Groynes sculpted by sea and air are the modernist rock formations that grace the cover – the weirdness of modernism is the shock of the new, an instinctive revulsion toward change in paradigm but in time as they are reclaimed by vegetation and eroded by the sea they gain the allure of the eerie, that which is an invader from another age. This becomes the backdrop for a discussion of M.R James’ Felixstowe based ghost story Whistle, and I’ll come to you lad. The narrators also recollect their watching the 1968 TV version (also shot in that location) with the sound off, and Brian Eno‘s On Land playing, Eno himself lived in the area and many of the tracks titles are local landmarks such as Lizards Pont adding an extra disjointed layer to the timeline as well as inspiring the title of On Vanishing Land itself. There are further discussions on LP Hartley’s The Go-Between and Picnic at Hanging Rock tying them together with the eerie and its layering with the landscape. ‘The eerie is an incursion of the unknown into a silence, an emptiness, a gap’.
The arrival at Sutton Hoo – ship burials containing artefacts from around Europe dating from 3000BC – suggests a distant past should not be viewed as a simpler place or a Utopia.’ It is important to be neither romantic or condescending’ toward this, citing the example of a similar burial rite involving the rape and murder of a young girl.
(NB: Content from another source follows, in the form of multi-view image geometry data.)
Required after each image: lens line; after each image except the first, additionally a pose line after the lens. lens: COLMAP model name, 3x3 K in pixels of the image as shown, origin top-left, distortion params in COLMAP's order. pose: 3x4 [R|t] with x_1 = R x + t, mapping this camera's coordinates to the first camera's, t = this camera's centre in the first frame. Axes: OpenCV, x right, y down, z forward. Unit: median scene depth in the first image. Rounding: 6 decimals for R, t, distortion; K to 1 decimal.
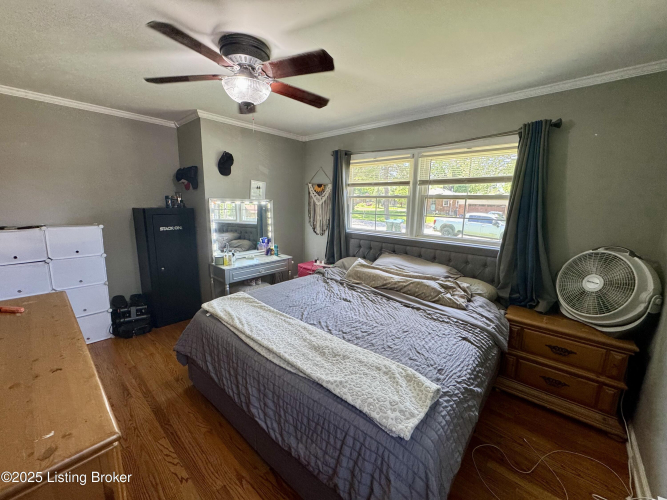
lens RADIAL K [[265.2, 0, 332.3], [0, 265.2, 249.7], [0, 0, 1]] dist [-0.003602, 0.000938]
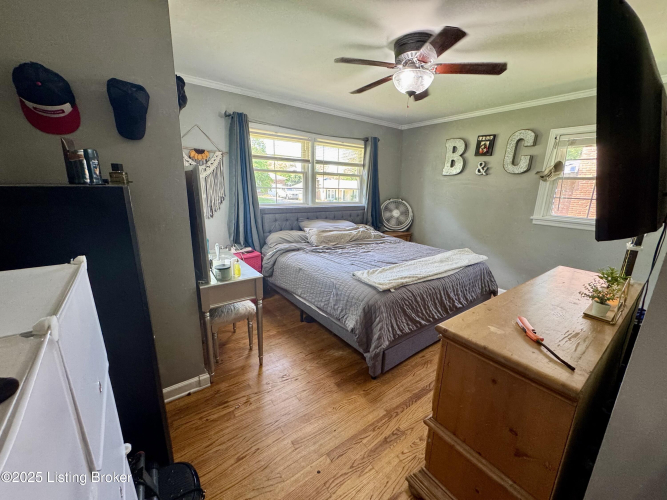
lens RADIAL K [[265.2, 0, 331.5], [0, 265.2, 247.9], [0, 0, 1]] dist [-0.003602, 0.000938]
pose [[0.208990, -0.244519, 0.946855, -0.974116], [0.146201, 0.965166, 0.216978, -0.116279], [-0.966927, 0.093085, 0.237459, 0.648595]]
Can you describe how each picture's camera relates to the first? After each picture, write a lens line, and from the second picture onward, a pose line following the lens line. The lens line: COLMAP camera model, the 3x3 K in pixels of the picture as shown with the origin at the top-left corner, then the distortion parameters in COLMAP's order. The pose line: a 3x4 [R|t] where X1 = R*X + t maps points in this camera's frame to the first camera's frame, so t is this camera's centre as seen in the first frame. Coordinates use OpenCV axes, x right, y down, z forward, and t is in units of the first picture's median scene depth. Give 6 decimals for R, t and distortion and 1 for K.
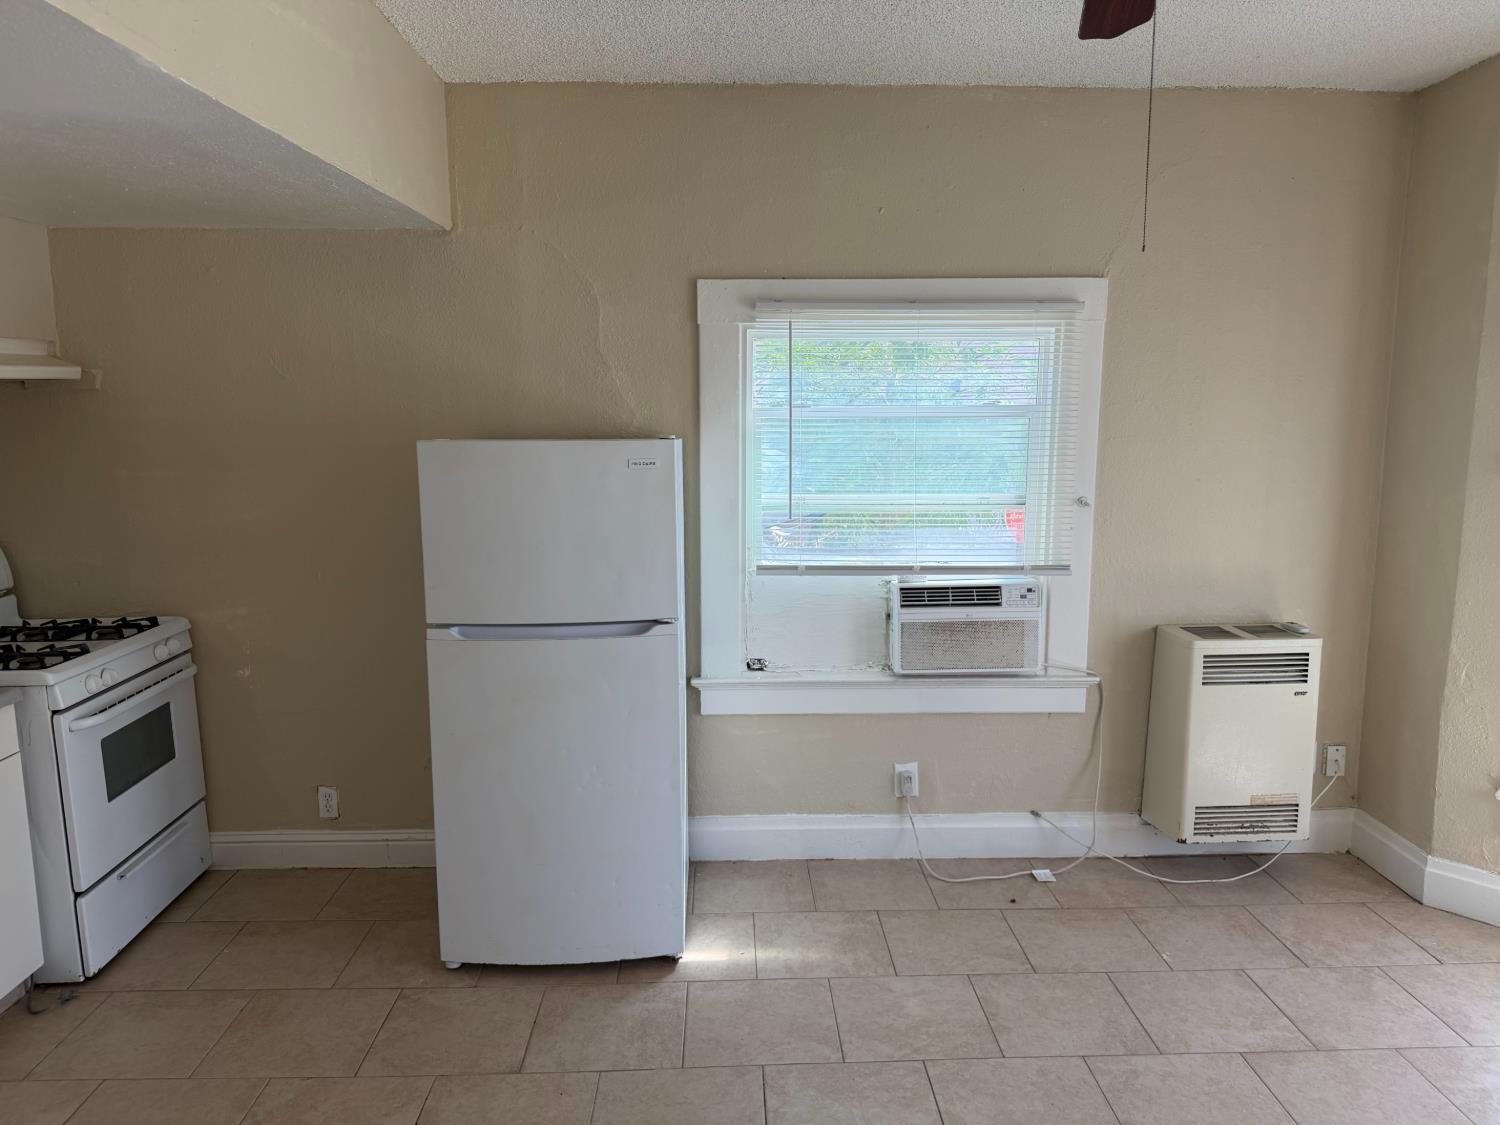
lens RADIAL K [[1042.6, 0, 752.8], [0, 1042.6, 566.6], [0, 0, 1]] dist [0.076892, -0.101855]
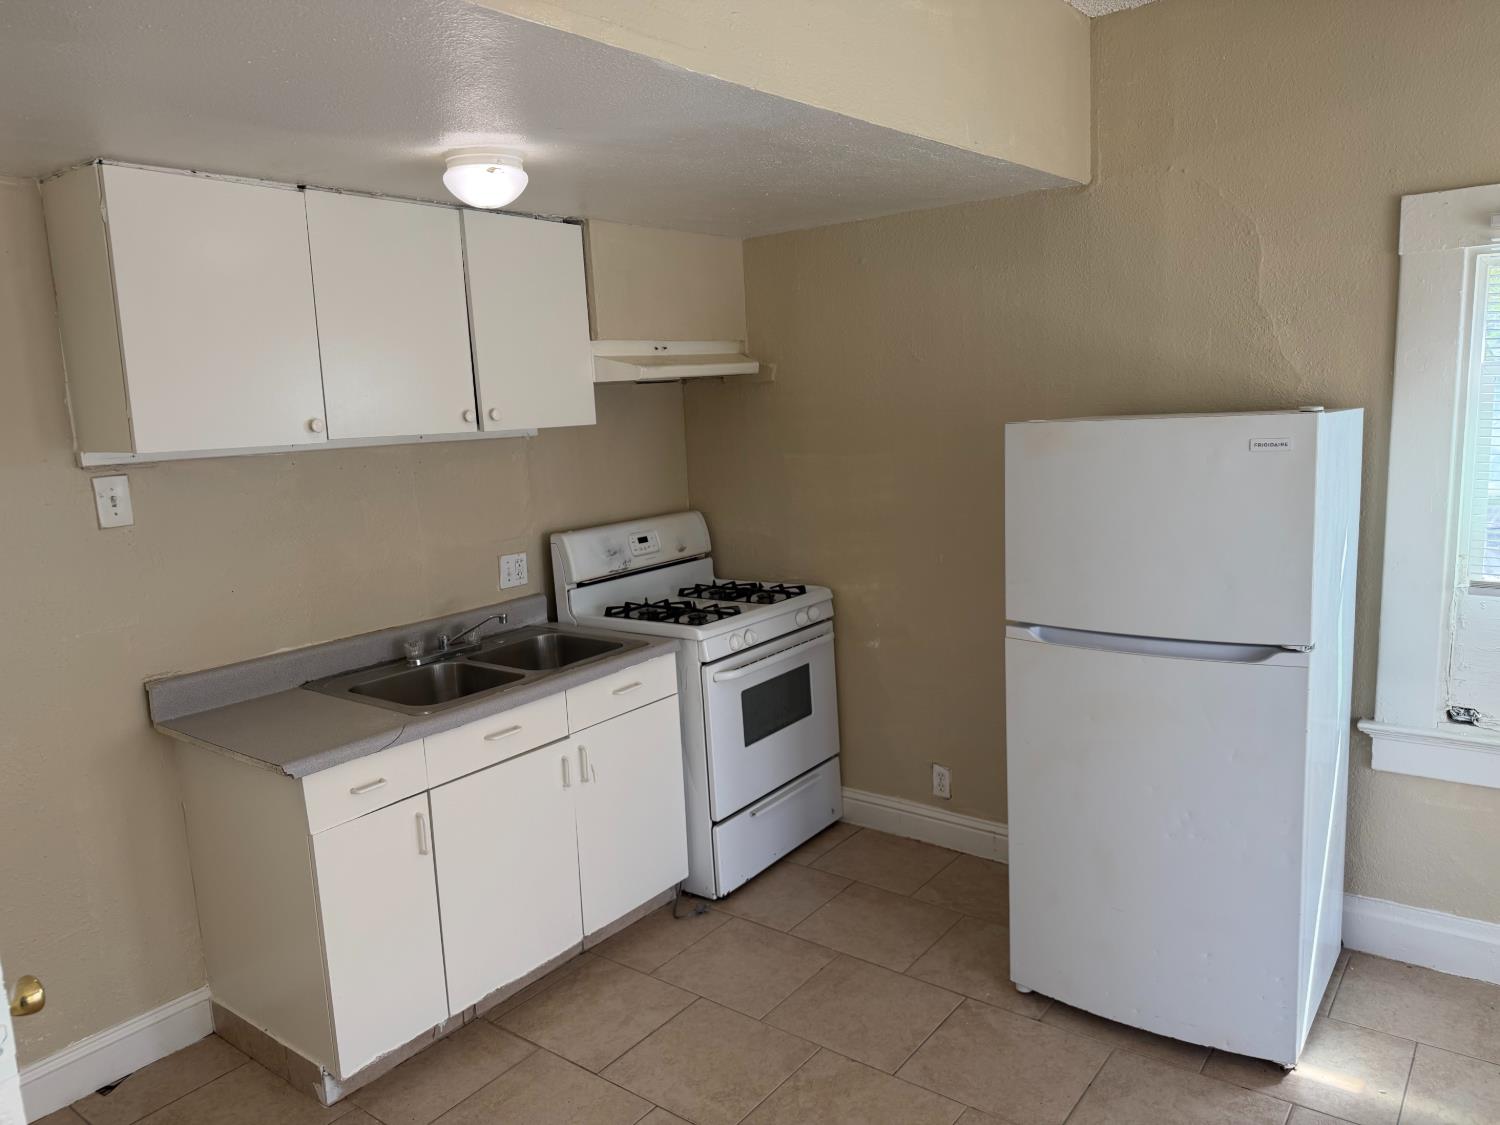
lens RADIAL K [[1042.6, 0, 752.8], [0, 1042.6, 566.6], [0, 0, 1]] dist [0.076892, -0.101855]
pose [[0.777639, 0.067974, -0.625026, 0.076279], [-0.049774, 0.997674, 0.046574, -0.020890], [0.626738, -0.005108, 0.779213, 0.116673]]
I found myself reminded of the traumatic rape scenes in David Gladwell’s folk-horror Requiem for a Village which while offering similar criticism of a culture of building and expansion also warned of the dangers of a pastoral nostalgia, it becomes all too easy to forget the violence and cruelty that dwells in our lands past.
The sad situation in which Mark Fisher lost his battle with depression more than two years ago can’t help but colour one’s listening and air of defeat hangs over much of the proceedings, especially when dealing with the human cost of capital. The enduring feeling is as in much of their past work is that the invisible forces of power and culture that control our realities are densely layered but often paper-thin, and the more we unravel these, the more we have the tools to change them. It is as relevant now as when it debuted, Justin sums it up it best:
to a great extent, it concerns aspects of the world which run deeper than the empirical in the usual sense of this concept. The planet is a sublime terrain of turbulent forces, and within the part of the planet that is the human world (but not defining the human world), there is a pervasive, ongoing disaster. ‘Landscape alienation’ is a good term: we need to attune ourselves to the spheroambient landscapes/skyscapes that surround us, and this is inseparable from saying that we need to wake our faculties, starting from the faculty of perception. Moreover, I think it is invaluable to start from places and the worlds of stories and music because these will transform your concepts, initiating a process of concept-creation; and, most importantly, because together they have surprising ways of taking you to the Futural terrains that have always existed beyond ordinary reality.